WASHINGTON – U.S. Customs and Border Patrol Protection has released new videos of immigrant children in custody at Texas processing centers.
The videos — released after images from Monday showed children sleeping on mats under foil blankets — show the intake areas, living quarters and storage rooms of processing centers in El Paso and Donna, which is located in the Rio Grande Valley.
Footage from Donna also shows children separated into groups by plastic partitions.
The Associated Press reported that President Joe Biden’s administration has tried for weeks to keep the public from seeing images of the centers.
Administration officials have steadfastly refused to call the detention of more than 15,000 children in U.S. custody, or the conditions they’re living under, a crisis. But they have stymied most efforts by outsiders to decide for themselves.
CBP officials on Tuesday said that agents are continuing to transfer unaccompanied minors to the U.S. Department of Health and Human Services “as quickly and efficiently as possible.”
“In order to protect the health and safety of our workforce and those in our care we continue to discourage external visitors in our facilities; however, CBP is working to balance the need for public transparency and accountability,” the CBP said in a statement Tuesday.
Officials barred nonprofit lawyers who conduct oversight from entering a Border Patrol tent where thousands of children and teenagers are detained. And federal agencies have refused or ignored dozens of requests from the media for access to detention sites. Such access was granted several times by the administration of President Donald Trump, whose restrictive immigration approach Biden vowed to reverse.
The new president faces growing criticism for the apparent secrecy at the border, including from fellow Democrats.
Biden’s national security adviser, Jake Sullivan, said Monday “the administration has a commitment to transparency to make sure that the news media gets the chance to report on every aspect of what’s happening at the border.”
White House press secretary Jen Psaki added that the White House was working with homeland security officials and the Health and Human Services Department to “finalize details” and that she hoped to have an update in the “coming days.”
Axios on Monday first published a series of photos taken inside the largest Border Patrol detention center, a sprawling tent facility in the South Texas city of Donna. The photos were released by Rep. Henry Cuellar, a Texas Democrat from the border city of Laredo.

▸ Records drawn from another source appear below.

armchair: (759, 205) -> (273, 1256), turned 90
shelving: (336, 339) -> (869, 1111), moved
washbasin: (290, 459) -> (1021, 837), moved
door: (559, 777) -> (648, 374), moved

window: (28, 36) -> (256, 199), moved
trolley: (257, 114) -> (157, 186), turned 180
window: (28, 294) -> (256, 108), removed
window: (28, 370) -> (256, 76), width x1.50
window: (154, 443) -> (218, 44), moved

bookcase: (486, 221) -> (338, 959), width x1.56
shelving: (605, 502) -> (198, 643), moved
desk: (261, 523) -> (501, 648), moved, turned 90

Cuellar said he released the photos in part because the administration has refused media access to the Donna tent. He said he also wanted to draw attention to the extreme challenges that border agents face in watching so many children, sometimes for a week or longer despite the Border Patrol’s three-day limit on detaining minors.
“We ought to take care of those kids like they’re our own kids,” Cuellar said.
Thomas Saenz, president of the Mexican American Legal Defense and Educational Fund, said the U.S. should allow media access to border facilities while respecting the privacy of immigrants detained inside. He noted the risk of sharing without permission images of children who have already faced trauma.
“We ought to be aware of these conditions,” Saenz said. “People have to see them so that they can assess the inhumanity and hopefully embark on more humane policies.”
The White House has prided itself on the methodical rollout of its policy during its first 50-plus days but West Wing aides privately acknowledge they were caught off guard by the surge of migrants at the border and the resulting media furor.
Republican lawmakers largely sat out the debate over the administration’s $1.9 trillion COVID relief bill. While none of them voted for the package, their opposition was muted and they instead focused on culture war issues, like the debate over racial stereotypes in some Dr. Seuss books, rather than a bill that was broadly popular with GOP voters.
But the GOP has grabbed onto the border situation with both hands, reviving the issue that was key to propelling Trump to the top of the Republican field in 2016. In 2018, the Trump administration detained hundreds of children in many of the same facilities being used now after separating them from their parents. The following year, hundreds of families and children detained at one West Texas border station went days without adequate food, water or soap.
Biden has kept in place a Trump-era public health order and expelled thousands of immigrant adults and families, but he declined to expel immigrant children without a parent after a federal appeals court in January cleared the way for him to do so. He also moved to speed up the reunification of hundreds of separated immigrant families.